Why I am able to modify const variable through classes and not in plain code. C++

Question

When I write this code fragment, after modifying the value of const variable i through pointer I am getting value of i as 10, but when i print *ptr i get 110.

const int i = 10;
int *ptr = const_cast<int *>(&i);
*ptr = *ptr + 100;
cout << "i:     " << i << "\t*ptr:      " << *ptr << endl;

I am getting output i: 10 and *ptr :110.

And in this case I am having a const variable x as a member variable of class Base. And through function show() I am able to modify the value of const variable x i.e when I print x and *ptr I get changed value in both.

class Base
{
public:
const int x;
Base(int i) : x(i) {}
virtual void show()
{
            int *ptr = const_cast<int *>(&x);        
            int *ptr = const_cast<int *>(&x);
            cout << "In Base show:\n";
            cout << "Address of x   :       " << &x << endl;
            cout << "Address in ptr :       " << ptr << endl;
            cout << "value in x     :       " << x << endl;
            cout << "value in ptr   :       " << *ptr << endl;
            *ptr = *ptr + 10;
            cout << "After modifying        " << endl;
            cout << "value in x     :       " << x << endl;
            cout << "value in ptr   :       " << *ptr << endl;
    }
};

class Derived : public Base
{
    public:
    Derived(int i) : Base(i){}
    virtual void show()
    {
            int *ptr = const_cast<int *>(&x);
            cout << "In Derived show:\n";
            cout << "Address of x   :       " << &x << endl;
            cout << "Address in ptr :       " << ptr << endl;
            cout << "value in x     :       " << x << endl;
            cout << "value in ptr   :       " << *ptr << endl;
            *ptr = *ptr + 10;
            cout << "After modifying        " << endl;
            cout << "value in x     :       " << x << endl;
            cout << "value in ptr   :       " << *ptr << endl;
    }
};
int main()
{
    Base bobj(5),*bp;
    Derived dobj(20), *dptr;
    bp = &bobj;
    bp->show();
    bp = &dobj;
    bp->show();
    return 0;
}


The output which I am getting is this 
In Base show:
Address of x    :   0x7fff82697588
Address in ptr  :   0x7fff82697588
value in x          :   5
value in ptr    :   5
After modifying 
value in x          :   15
value in ptr    :   15

In Derived show:
Address of x        :       0x7fff82697578
Address in ptr      :   0x7fff82697578
value in x          :       20
value in ptr        :       20
After modifying 
value in x          :       30
value in ptr        :       30

Can anybody help.

Answer 1

The reason is that your compiler has inlined the value of i into the code when compiling this line:

cout << "i: " << i << "\t*ptr: " << *ptr << endl;

Because i is a const variable, the compiler has optimised the code by replacing i in the above line with 10. If we look at the generated assembly (I'm using VS2010):

002314F2  mov         ecx,dword ptr [ptr]  // ptr is being pushed here (110)
002314F5  mov         edx,dword ptr [ecx]  
002314F7  push        edx  
002314F8  push        offset string "\t*ptr:      " (23783Ch)     
002314FD  mov         ebx,esp  
002314FF  push        0Ah  //  0Ah is being pushed here (A is hex for 10)
00231501  push        offset string "i:     " (237830h) 

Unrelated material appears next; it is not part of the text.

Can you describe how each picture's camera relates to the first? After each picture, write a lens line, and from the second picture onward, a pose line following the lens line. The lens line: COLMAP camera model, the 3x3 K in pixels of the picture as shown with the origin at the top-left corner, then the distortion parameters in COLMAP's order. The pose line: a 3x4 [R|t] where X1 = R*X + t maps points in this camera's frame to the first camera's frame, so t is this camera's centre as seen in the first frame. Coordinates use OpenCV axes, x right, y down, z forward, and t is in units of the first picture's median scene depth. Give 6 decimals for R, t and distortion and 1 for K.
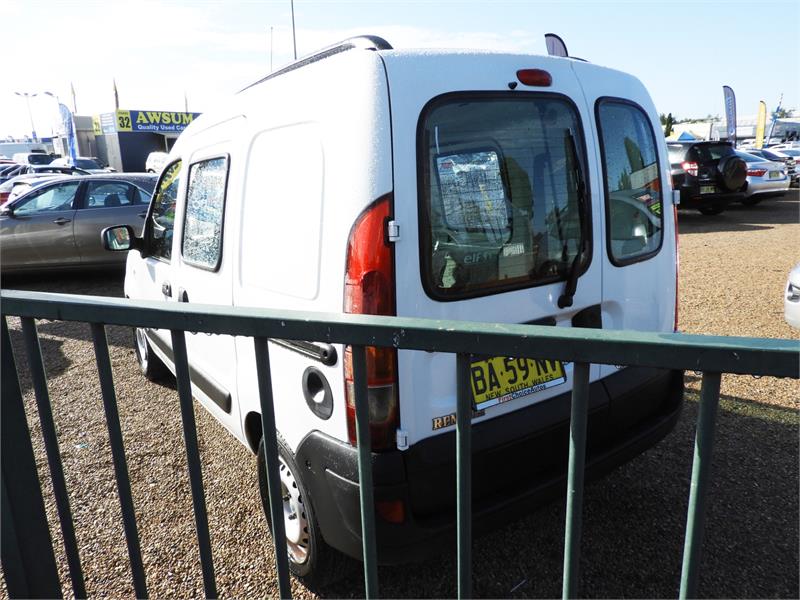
lens RADIAL K [[596.0, 0, 397.1], [0, 596.0, 296.7], [0, 0, 1]] dist [0.003630, 0.015994]
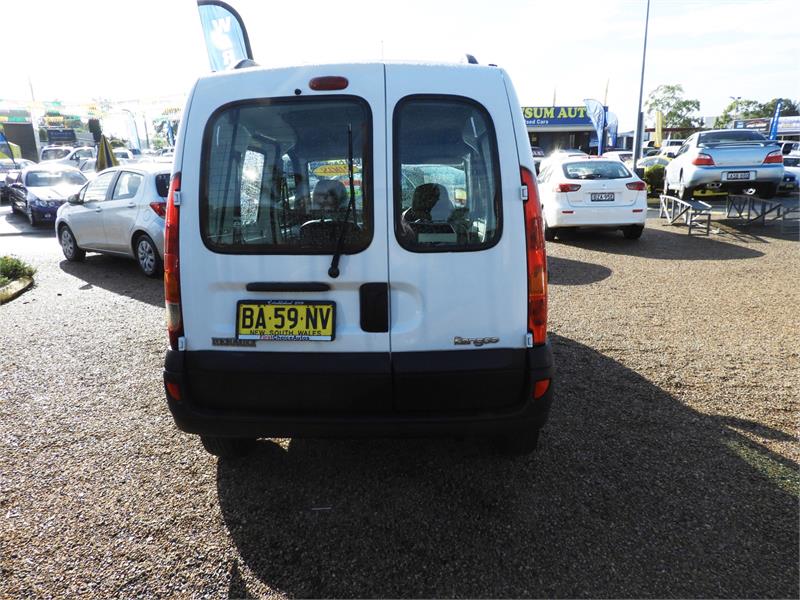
lens RADIAL K [[596.0, 0, 400.6], [0, 596.0, 292.5], [0, 0, 1]] dist [0.003630, 0.015994]
pose [[0.790334, 0.156306, -0.592402, 1.129311], [-0.154137, 0.986536, 0.054662, -0.037726], [0.592970, 0.048110, 0.803786, 0.134842]]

What has happened is that you have modified the constant in memory, but the generated assembly doesn't actually use the memory address - it simply outputs '10' regardless of what's in memory.

As said by Kerrek, this is undefined behavior, so other compilers may do something completely different to this.

In general it is a bad idea to use const_cast with few exceptions.

Answer 2

Your code simply has undefined behaviour: You must not modify a constant object, and your const_cast allows you to violate that (which is why it's basically never a good idea to use const_cast, with very few and very rare exceptions). So there's little purpose in asking about the whys and hows of the particular way your code breaks. But if you must know, constant integral expressions are often folded by value right into the places where they're referred to, which looks like what's happening in your case.